[Input data Boundary: Start]

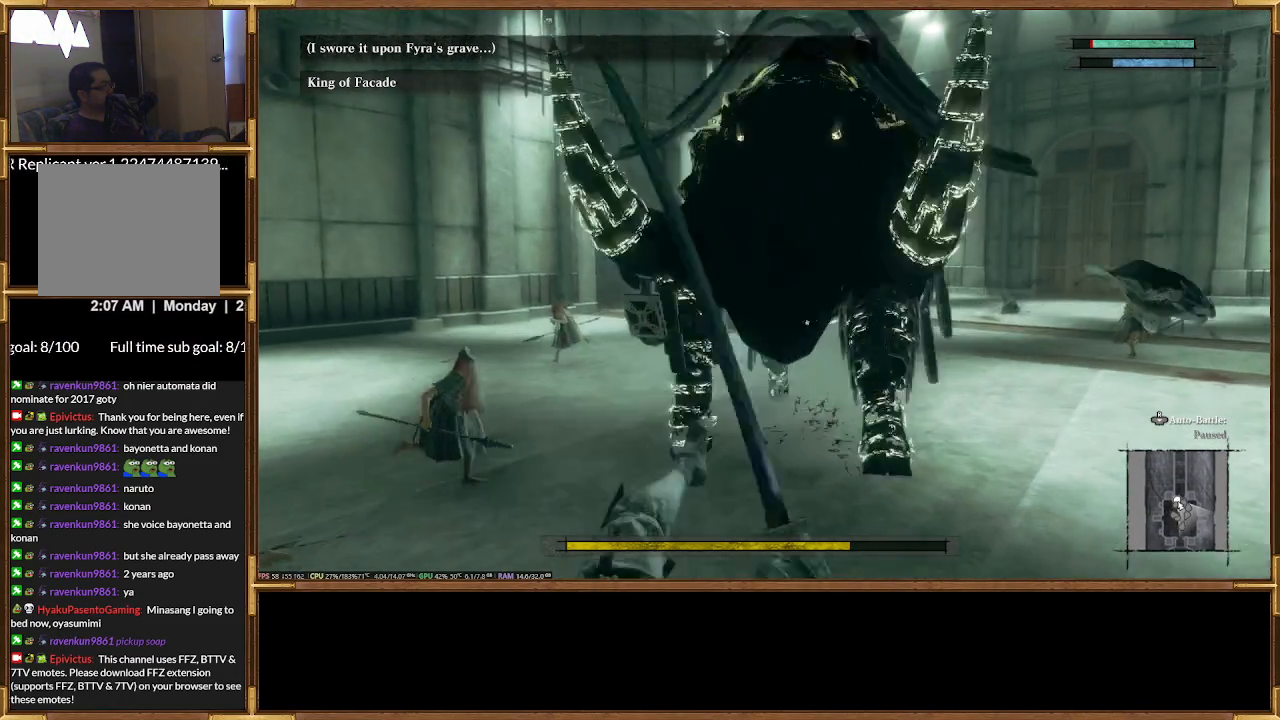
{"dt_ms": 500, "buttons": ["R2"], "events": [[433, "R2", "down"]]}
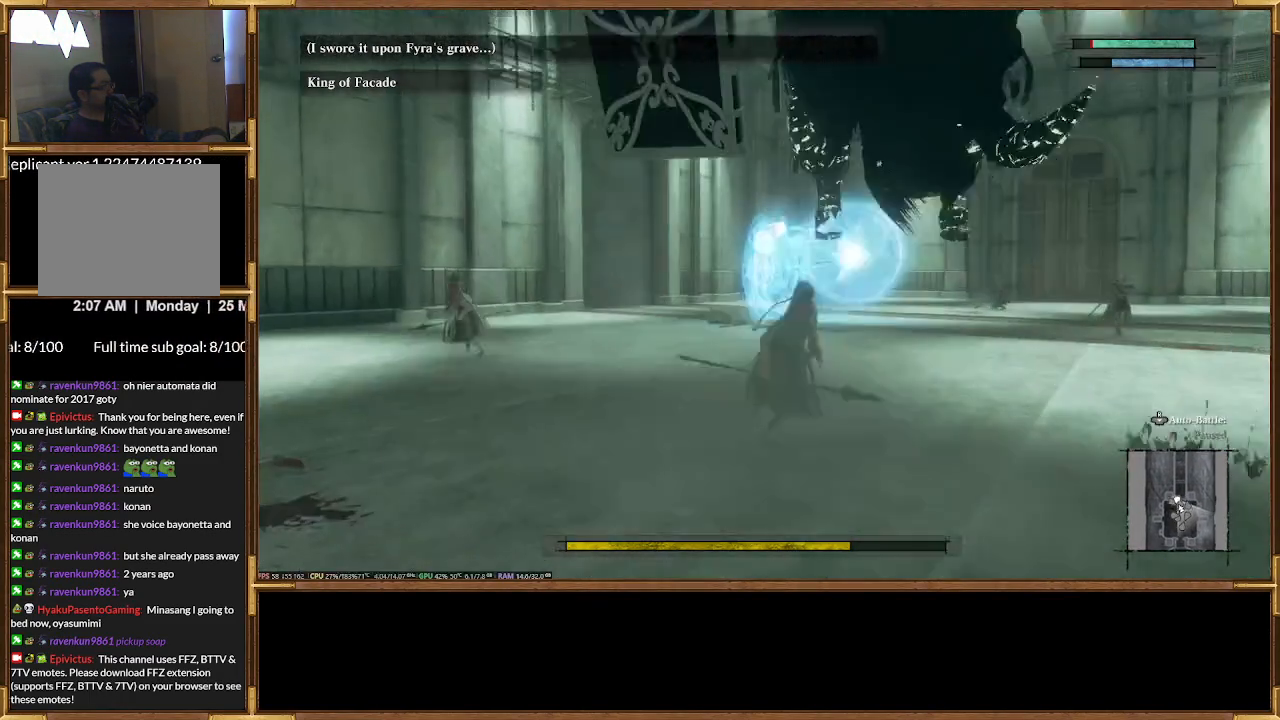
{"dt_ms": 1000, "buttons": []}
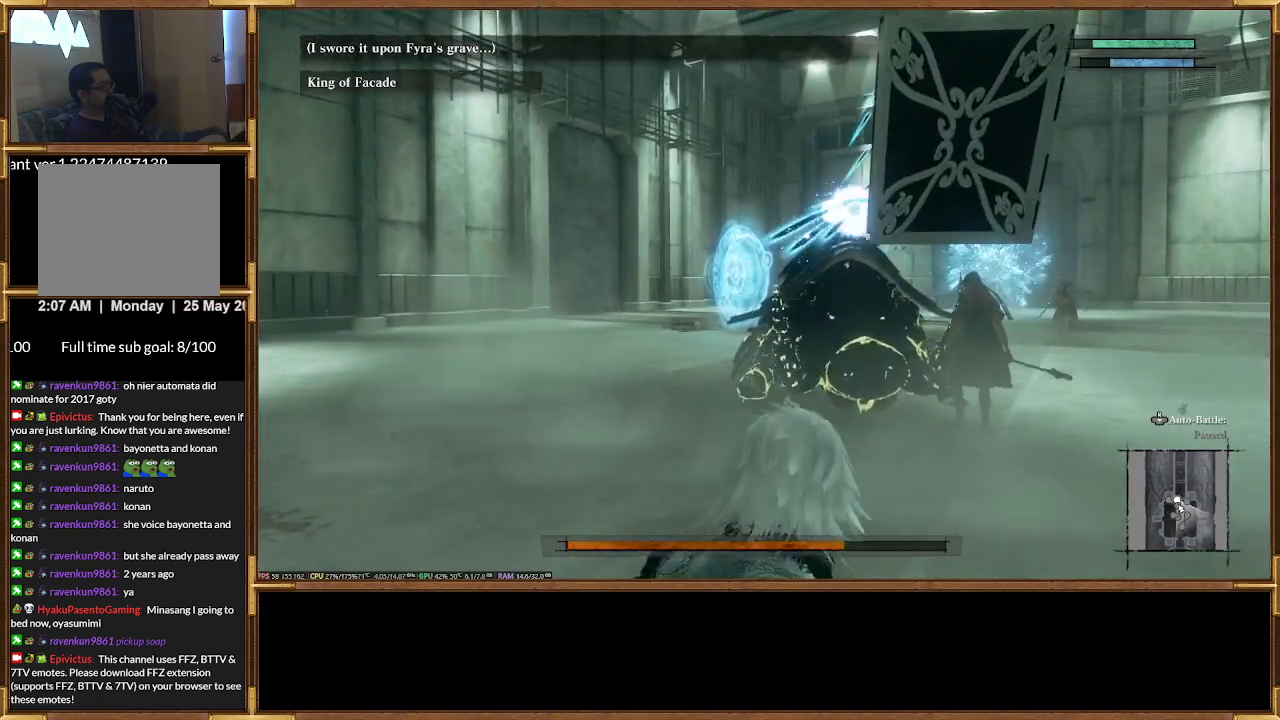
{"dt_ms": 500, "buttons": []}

[Input data Boundary: End]

What is being asked
Without the pictures, retype the whole of the material above exactly.

Solved problem
{"dt_ms": 500, "buttons": ["R2"], "events": [[433, "R2", "down"]]}
{"dt_ms": 1000, "buttons": []}
{"dt_ms": 500, "buttons": []}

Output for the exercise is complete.